RECORDS.

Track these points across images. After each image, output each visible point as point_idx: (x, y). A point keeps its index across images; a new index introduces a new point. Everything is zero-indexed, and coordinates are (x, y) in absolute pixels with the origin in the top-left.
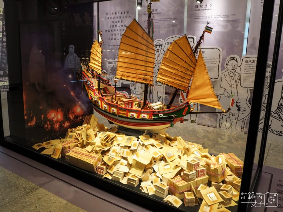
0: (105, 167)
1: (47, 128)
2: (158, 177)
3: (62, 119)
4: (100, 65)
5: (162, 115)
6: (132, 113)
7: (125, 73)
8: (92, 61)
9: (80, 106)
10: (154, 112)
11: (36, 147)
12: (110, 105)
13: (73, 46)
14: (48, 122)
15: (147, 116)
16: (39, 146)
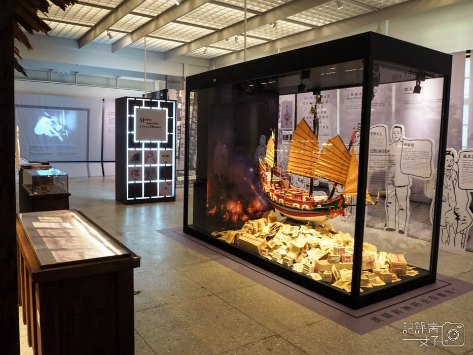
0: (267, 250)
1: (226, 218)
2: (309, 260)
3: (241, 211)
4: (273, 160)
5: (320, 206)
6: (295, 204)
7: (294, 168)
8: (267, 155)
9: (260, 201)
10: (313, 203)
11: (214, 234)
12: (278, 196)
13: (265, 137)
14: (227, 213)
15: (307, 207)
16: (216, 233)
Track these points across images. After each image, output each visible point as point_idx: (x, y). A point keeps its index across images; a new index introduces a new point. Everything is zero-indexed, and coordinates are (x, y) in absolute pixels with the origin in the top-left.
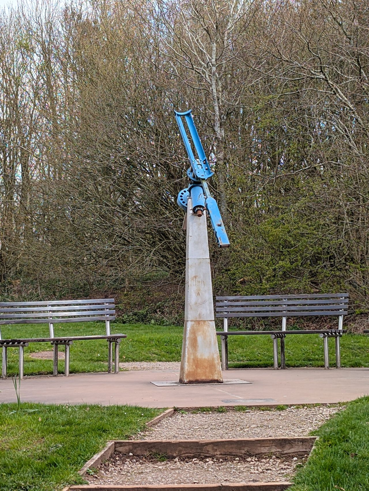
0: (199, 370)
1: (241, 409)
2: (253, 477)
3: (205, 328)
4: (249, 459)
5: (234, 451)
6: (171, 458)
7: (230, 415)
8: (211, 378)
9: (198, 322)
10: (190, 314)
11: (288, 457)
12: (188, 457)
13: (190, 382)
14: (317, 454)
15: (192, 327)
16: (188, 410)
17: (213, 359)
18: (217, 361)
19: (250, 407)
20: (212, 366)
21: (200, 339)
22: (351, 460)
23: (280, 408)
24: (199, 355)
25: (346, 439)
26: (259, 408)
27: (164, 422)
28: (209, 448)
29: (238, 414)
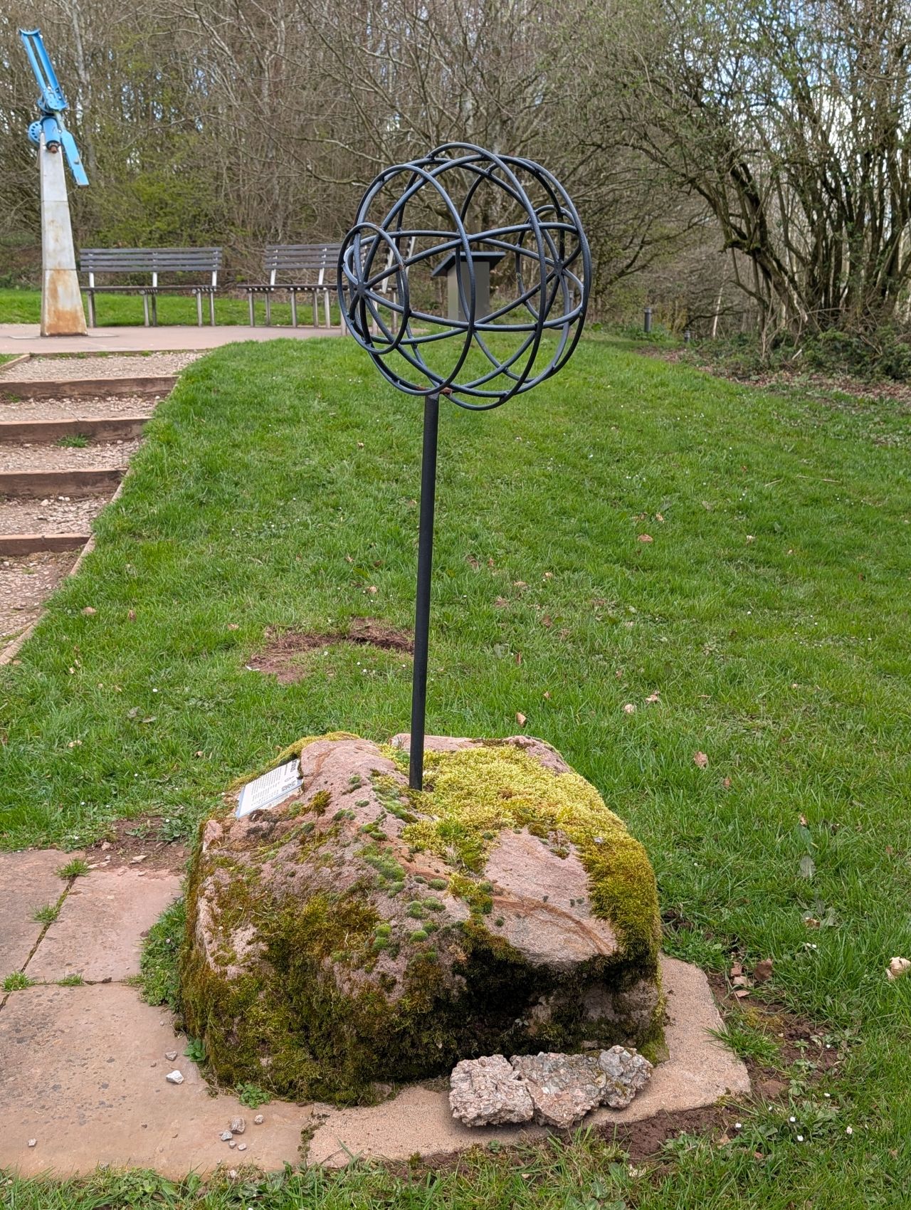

TASK OBJECTIVE.
Lay out the whole listing above as a numbered list, one line per item. Skip blank lines and leave the pictures out.

THE ANSWER.
1. Track these points across images. After each image, output each visible point as point_idx: (x, y). A point keeps its index across images; a new index introduces a new point. Everything is zero-indexed, and coordinates are (x, y) in absolute pixels with the origin in the top-left.
2. 0: (105, 167)
3. 1: (47, 128)
4. 2: (158, 177)
5. 3: (62, 119)
6. 4: (100, 65)
7. 5: (162, 115)
8. 6: (132, 113)
9. 7: (125, 73)
10. 8: (92, 61)
11. 9: (80, 106)
12. 10: (154, 112)
13. 11: (36, 147)
14. 12: (110, 105)
15. 13: (73, 46)
16. 14: (48, 122)
17. 15: (147, 116)
18. 16: (39, 146)
19. 0: (267, 250)
20. 1: (226, 218)
21. 2: (309, 260)
22. 3: (241, 211)
23. 4: (273, 160)
24. 5: (320, 206)
25. 6: (295, 204)
26. 7: (294, 168)
27. 8: (267, 155)
28. 9: (260, 201)
29. 10: (313, 203)
30. 11: (214, 234)
31. 12: (278, 196)
32. 13: (265, 137)
33. 14: (227, 213)
34. 15: (307, 207)
35. 16: (216, 233)
36. Track these points across images. After each image, output each visible point as point_idx: (x, y). A point keeps its index across images; a new index introduces a new point. Everything is zero-indexed, and coordinates are (x, y) in absolute pixels with the origin in the top-left.
37. 0: (199, 370)
38. 1: (241, 409)
39. 2: (253, 477)
40. 3: (205, 328)
41. 4: (249, 459)
42. 5: (234, 451)
43. 6: (171, 458)
44. 7: (230, 415)
45. 8: (211, 378)
46. 9: (198, 322)
47. 10: (190, 314)
48. 11: (288, 457)
49. 12: (188, 457)
50. 13: (190, 382)
51. 14: (317, 454)
52. 15: (192, 327)
53. 16: (188, 410)
54. 17: (213, 359)
55. 18: (217, 361)
56. 19: (250, 407)
57. 20: (212, 366)
58. 21: (200, 339)
59. 22: (351, 460)
60. 23: (280, 408)
61. 24: (199, 355)
62. 25: (346, 439)
63. 26: (259, 408)
64. 27: (164, 422)
65. 28: (209, 448)
66. 29: (238, 414)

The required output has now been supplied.